Parts of the exercise
a – Answer these questions using the obituary of Paul Meier below.
(i) How old was Meier when he died?
(ii) With whom did Meier co-develop the Kaplan-Meier estimator?
(iii) In what year did Meier give the interview about his breast cancer trials?
b – Decide whether the obituary of Paul Meier below supports each statement, and quote the words that settle it.
(i) Meier died in Chicago.
(ii) The Kaplan-Meier estimator is a method for retrieving survival functions from life-time data.
(iii) Randomization is the standard of evidence for clinical trials only within the United States.
c – Carry on the obituary of Paul Meier below, beginning after its final sentence.

Extract
··········

Columbia University professor emeritus Paul Meier, renowned for his work in applying statistics to medical research, died on Sunday, August 7, 2011, in New York City. He was 87. The former chairman of the Statistics department, Paul was a force in his intellectual pursuits as well as in his leadership of the department.

Paul took statistical tools and brought them to bear on some of the most important biological and medical questions that face society. Among Paul’s best-known accomplishments is his seminal work in co-developing the Kaplan-Meier estimator with Edward Kaplan, which has been most widely applied in the medical field. The estimator is a method for retrieving the survival functions from life-time data. It has been used particularly for measuring survival rates in clinical trials data where some patients have been followed until death while others survived. The journal article explaining the Kaplan-Meier estimator remains one of the most cited papers in statistics and in medical research. The effects of the Kaplan-Meier estimator have been felt by tens of thousands of researchers, clinical trial participants, and the patients and families who have benefited from the research findings.

Additionally, Paul pioneered “randomization” in clinical trials. “When I said ‘randomize’ in breast cancer trials, I was looked at with amazement by my clinical colleagues,” said Paul in an interview in 2004. “‘Randomize? We know this treatment is better than that one,’ they said. I said, ‘Not really…’”

Due to his advocacy with the Food and Drug Administration, the National Institutes of Health and other government agencies, randomization is now the standard of evidence for clinical trials in the United States and across the globe.

··········

Collected data
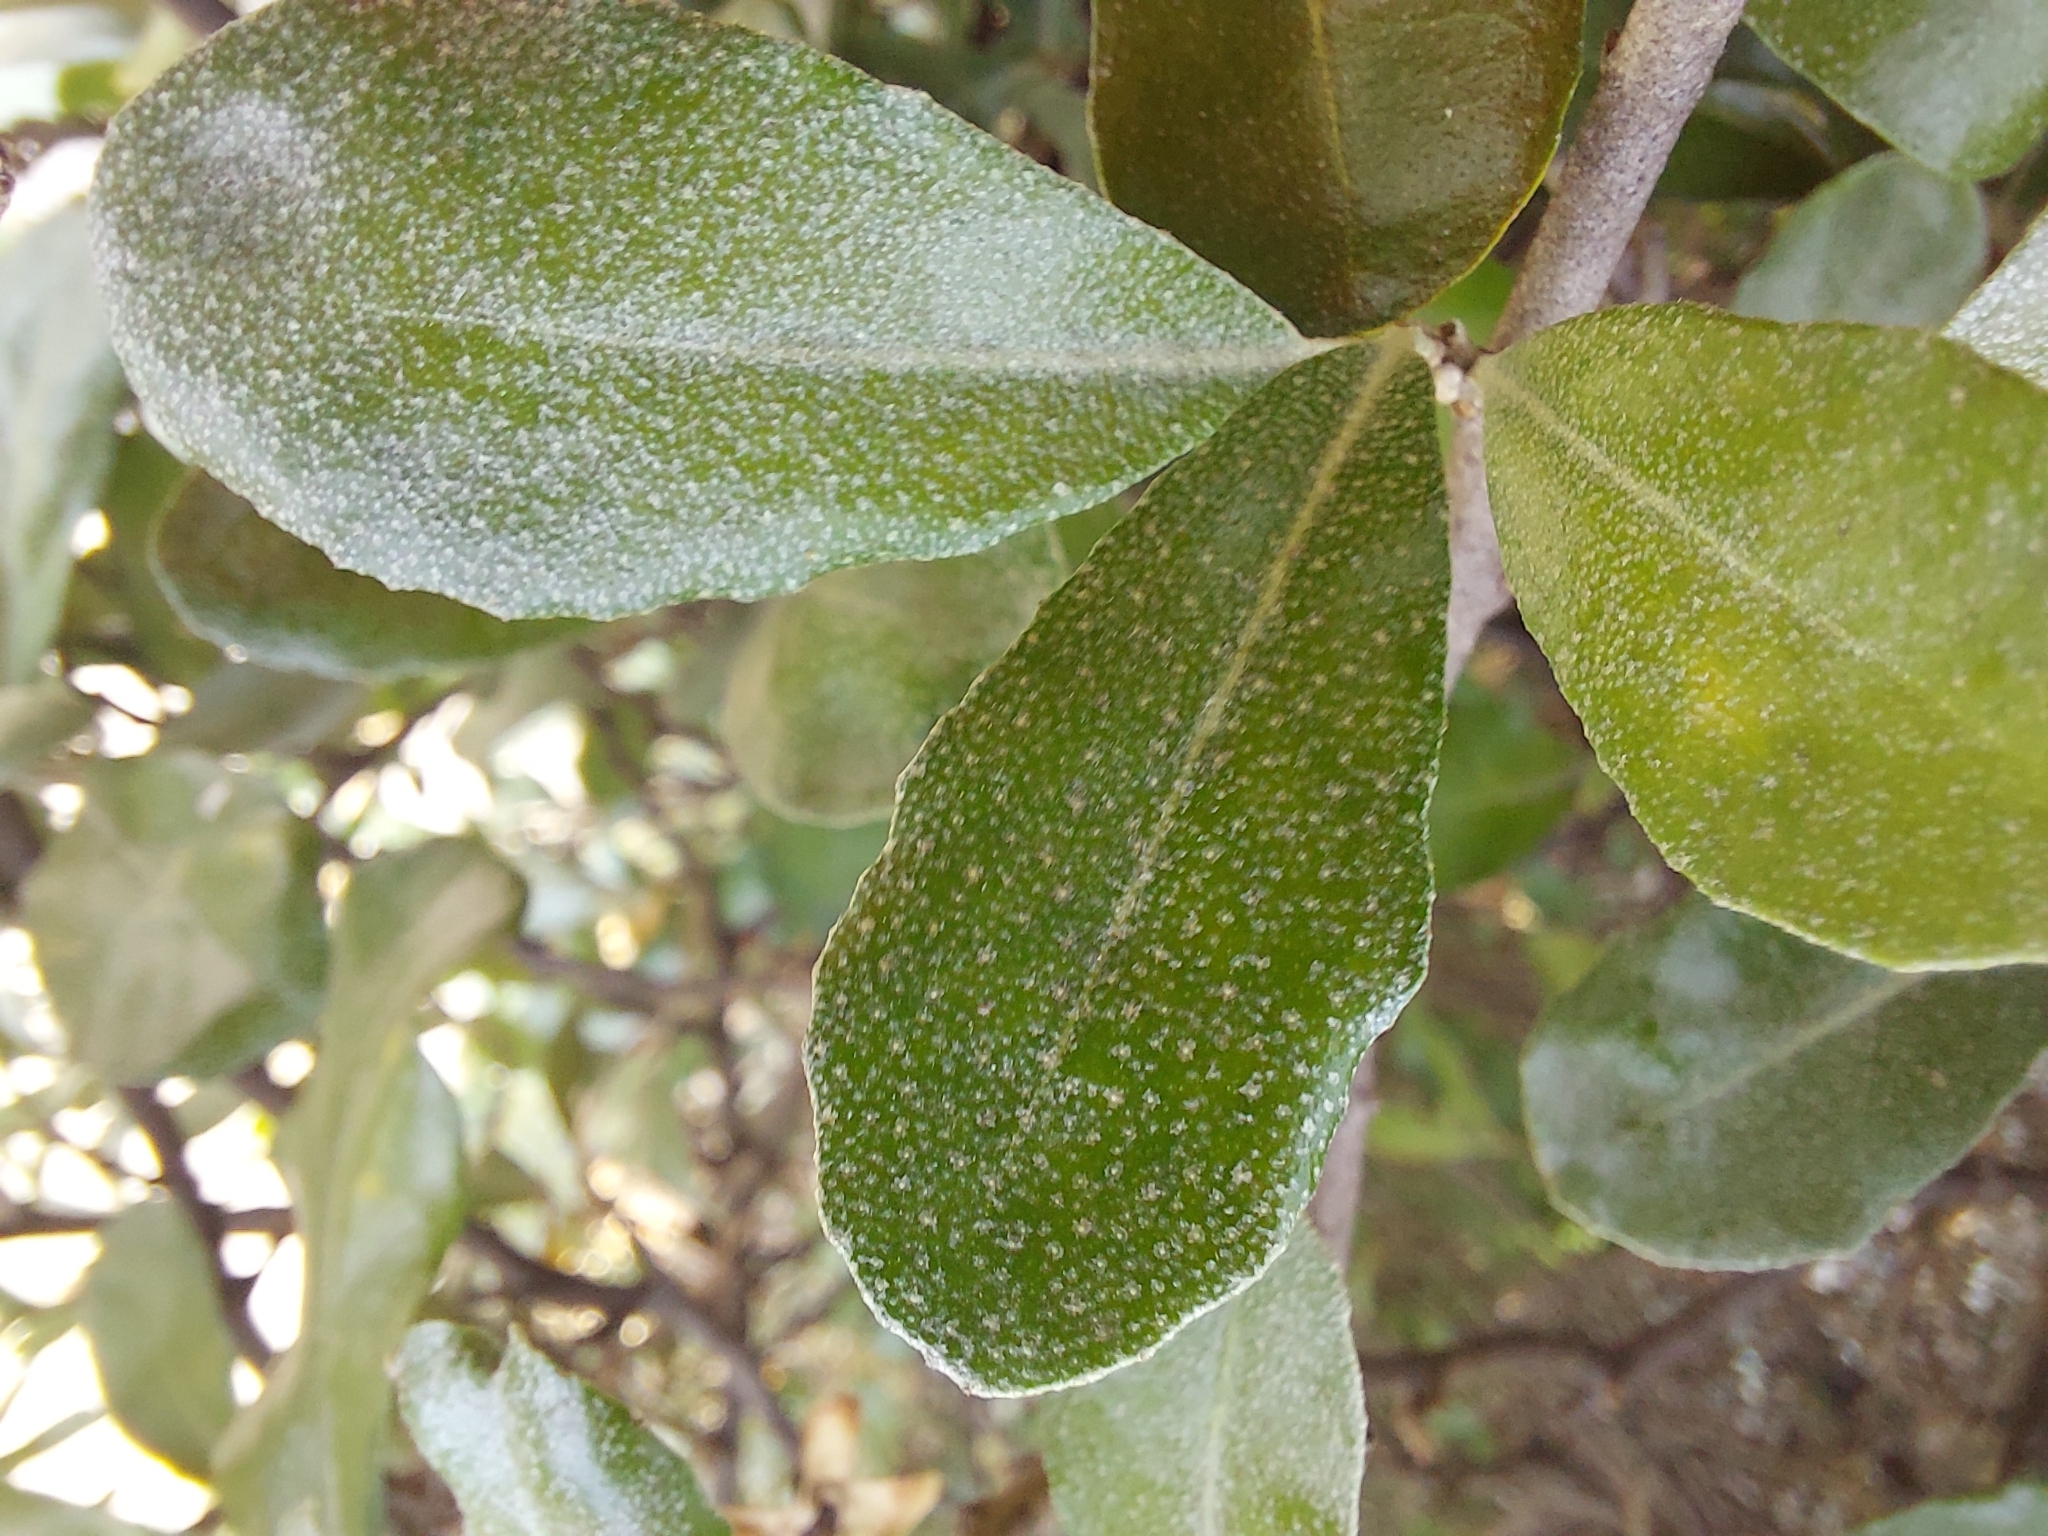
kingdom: Plantae
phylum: Tracheophyta
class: Magnoliopsida
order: Rosales
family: Elaeagnaceae
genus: Elaeagnus
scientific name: Elaeagnus oldhamii
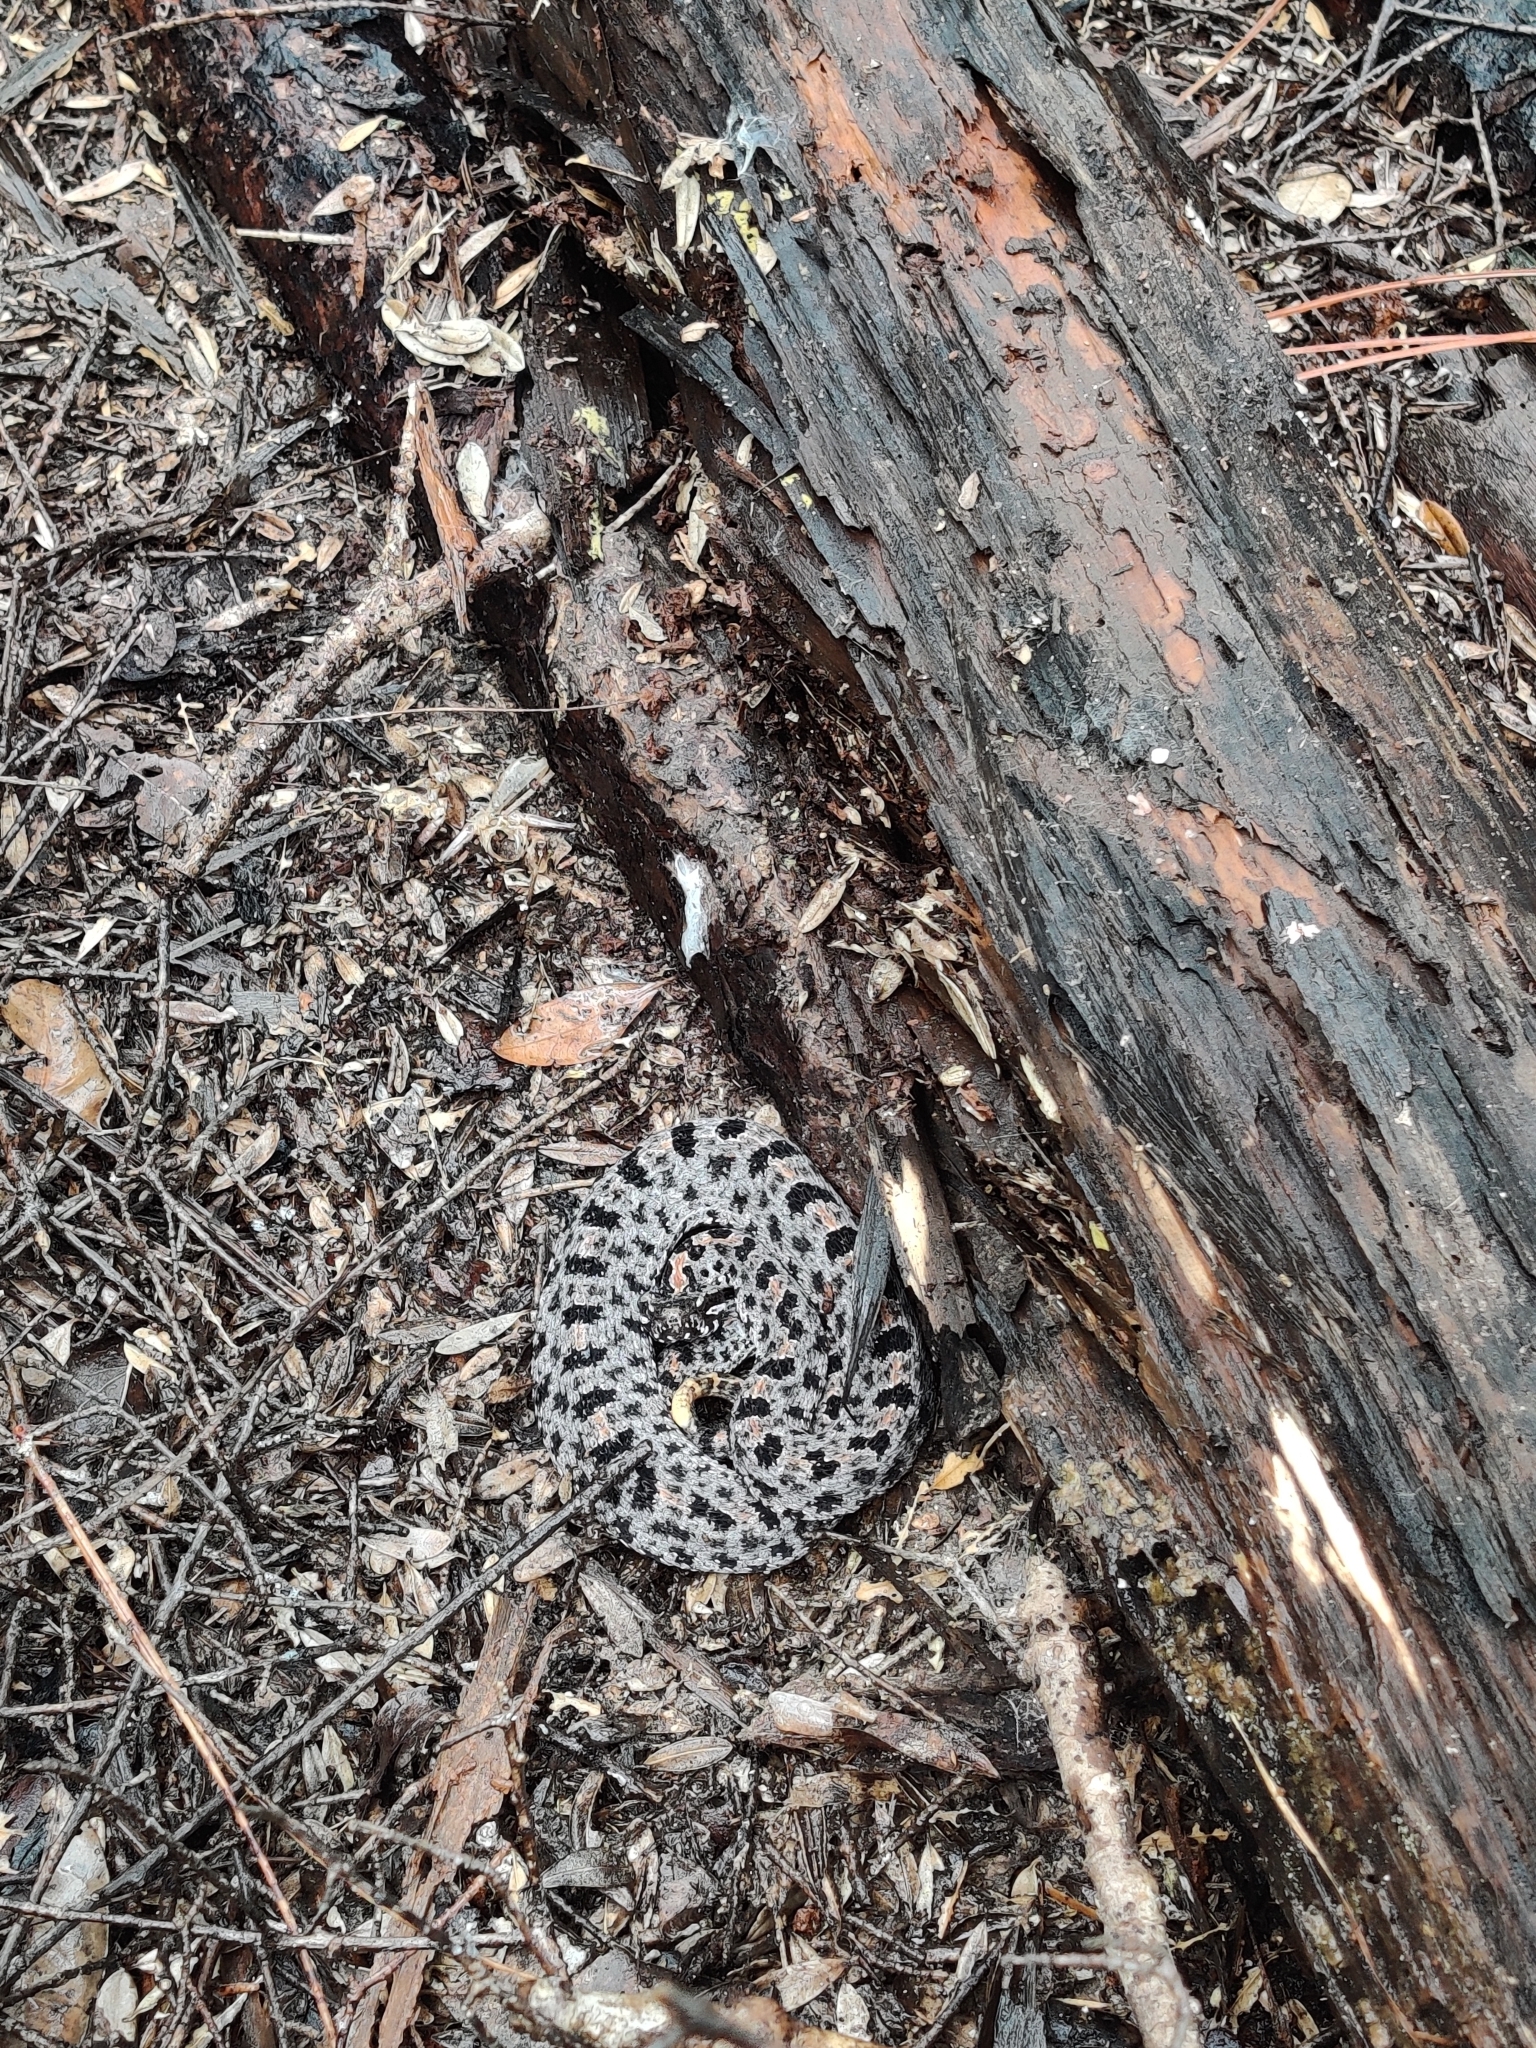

··········

Responses by task
a –
(i) 87
(ii) Edward Kaplan
(iii) 2004

b –
(i) No: "died on Sunday, August 7, 2011, in New York City"
(ii) Yes: "The estimator is a method for retrieving the survival functions from life-time data."
(iii) No: "randomization is now the standard of evidence for clinical trials in the United States and across the globe"

c –
Paul Meier was born in New York City on July 24, 1924. He received his bachelor’s degree in physics and mathematics from Oberlin College in 1945. He then received his master’s in mathematical logic from Princeton in 1947 and his doctorate in statistics in 1951.

Paul began his academic career at Lehigh University in 1948–9, followed by Johns Hopkins University until 1952. He then joined the statistics faculty at the University of Chicago, where he taught from 1957 to 1992. During his time at Chicago, Paul led the department as chairman and acting chairman for ten years. He retired as the Ralph and Mary Otis Isham Distinguished Service Professor Emeritus in Statistics before returning to New York City and joining the faculty at Columbia University by heading the Department of Statistics and Division of Biostatistics in the School of Public Health.

During his lifetime, Paul founded the Society for Clinical Trials and served on numerous health-related national committees, like the NIH Diet-Heart Feasibility Study Review Committee and clinical trial Data Monitoring Boards.

Paul is survived by his wife of 63 years, Louise Goldstone Meier, three children, Diane, Karen and Joan, and five grandchildren.